I have not yet been able to pinpoint exactly where in the code the problem happens, but it involves the replacement of non ascii characters to approximated ascii characters.
For example replacing the character 'å' with 'a'. Since the site is in swedish, the characters 'å', 'ä' and 'ö' is quite common. But for some reason the replacement of the 'ö' character always works, so a string like "Köp inte grisen i säcken" becomes "Kop inte grisen i säcken", ie the 'ä' is not replaced as it should, while the 'ö' character is.
Some quick facts about the problem:
It happens very seldom (we have noticed it 3-4 times, the first time maybe 1-2 years ago).
A restart of the troubled server makes the problem go away (until the next time).
It has never occured on more then one front end server at the same time.
It doesn't always happen on the same front end server.
No user input on the front end is involved.
All front end servers connect to the same CMS and DB, with the relevant config being identical.
All front end servers have the same relevant configuration (linux config, tomcat config, java environment config like "file.encoding" etc), and are started using the same script (all according to the hosting/service provider).
All front end servers use the same exact war file for the site, and the same jar files.
No other encoding problems can be seen on the site while this character replacement problem occurs.
We have never been able to reproduce the problem in any other environment.
We use Tomcat 5.5 and Java 5, because of CMS requirements.
I can only think of two plausible causes for this behaivor:
The hosting provider sometimes starts/restarts the front end servers in a different way, maybe with another user account with other environment variables or other file access rights, or maybe using some other script than the normal one.
Some process running during Tomcat or webapp startup depends upon some other process, and sometimes (intermittantly but seldom) these two (or more) processes happen to run in an order that causes this encoding defect.

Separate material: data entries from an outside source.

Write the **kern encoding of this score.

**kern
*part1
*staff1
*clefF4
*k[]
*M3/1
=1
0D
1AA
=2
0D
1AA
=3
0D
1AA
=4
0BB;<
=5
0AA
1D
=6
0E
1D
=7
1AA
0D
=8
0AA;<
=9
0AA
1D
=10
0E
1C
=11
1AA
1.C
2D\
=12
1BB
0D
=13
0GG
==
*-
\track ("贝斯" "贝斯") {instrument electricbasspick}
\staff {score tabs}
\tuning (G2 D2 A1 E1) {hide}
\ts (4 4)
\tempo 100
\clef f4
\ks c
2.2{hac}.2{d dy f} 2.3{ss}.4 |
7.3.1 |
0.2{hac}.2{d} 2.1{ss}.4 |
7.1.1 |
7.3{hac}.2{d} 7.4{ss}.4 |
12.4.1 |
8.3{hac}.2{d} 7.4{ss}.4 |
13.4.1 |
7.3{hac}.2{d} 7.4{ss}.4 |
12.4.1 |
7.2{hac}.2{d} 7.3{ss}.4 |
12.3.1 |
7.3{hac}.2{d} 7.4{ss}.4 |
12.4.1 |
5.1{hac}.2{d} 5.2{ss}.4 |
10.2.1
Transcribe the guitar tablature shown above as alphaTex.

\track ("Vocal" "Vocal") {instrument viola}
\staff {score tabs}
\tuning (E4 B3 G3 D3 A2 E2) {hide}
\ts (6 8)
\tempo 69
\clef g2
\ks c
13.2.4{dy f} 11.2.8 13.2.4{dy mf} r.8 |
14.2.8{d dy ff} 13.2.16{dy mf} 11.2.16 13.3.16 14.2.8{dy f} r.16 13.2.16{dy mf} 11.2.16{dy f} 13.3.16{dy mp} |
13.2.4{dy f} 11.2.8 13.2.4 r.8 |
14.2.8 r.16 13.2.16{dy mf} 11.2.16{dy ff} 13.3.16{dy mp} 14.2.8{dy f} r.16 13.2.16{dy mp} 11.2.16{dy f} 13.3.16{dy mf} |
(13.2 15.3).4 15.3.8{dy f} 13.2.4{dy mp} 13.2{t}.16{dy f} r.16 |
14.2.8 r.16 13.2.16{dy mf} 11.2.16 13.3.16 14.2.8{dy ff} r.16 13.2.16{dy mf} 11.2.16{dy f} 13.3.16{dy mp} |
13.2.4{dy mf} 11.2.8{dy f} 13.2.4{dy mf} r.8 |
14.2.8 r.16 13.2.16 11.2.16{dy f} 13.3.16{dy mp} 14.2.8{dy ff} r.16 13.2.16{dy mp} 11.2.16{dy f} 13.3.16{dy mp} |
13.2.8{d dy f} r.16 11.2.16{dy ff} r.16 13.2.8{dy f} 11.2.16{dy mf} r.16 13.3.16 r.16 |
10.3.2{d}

But even if 1 or 2 above is the case, it still doesn't explain fully what really happens. What exact difference could explain this? Since all of "file.encoding", "file.encoding.pkg" "sun.io.unicode.encoding", "sun.jnu.encoding" and all other relevant environment variables all match on all front end machines (verified visually using a debug page, while the problem was occuring).
Can someone think of some plausible explanation for this strange intermittent behaivor? Simply upgrading Tomcat and/or Java version is not really a relevant answer since we don't really know if that would solve the problem, and it still doesn't explain what the problem was. I'm more interested in understanding exactly what the problem is caused by.
Regards /Jimi
UPDATE:
I think I have found the code that performs the character replacements. On initiation (triggered by the first call to do a replacement) it builds a HashMap<Character, String>, and fills it like this:
lookup.put(new Character('å'), "a");
Then when it should replace characters for a String, it loops over each character and for each one does a lookup in the hash map with the charactar as the key, and if a replacement String is found it is used, otherwise the original character is used.
This part of the code is more then 3 years old, and written by a developer who is long gone. If I would rewrite this code today I would do something totally different, and that might even solve the problem. But it would still not explain exactly what happend. Can someone see some possible explanation?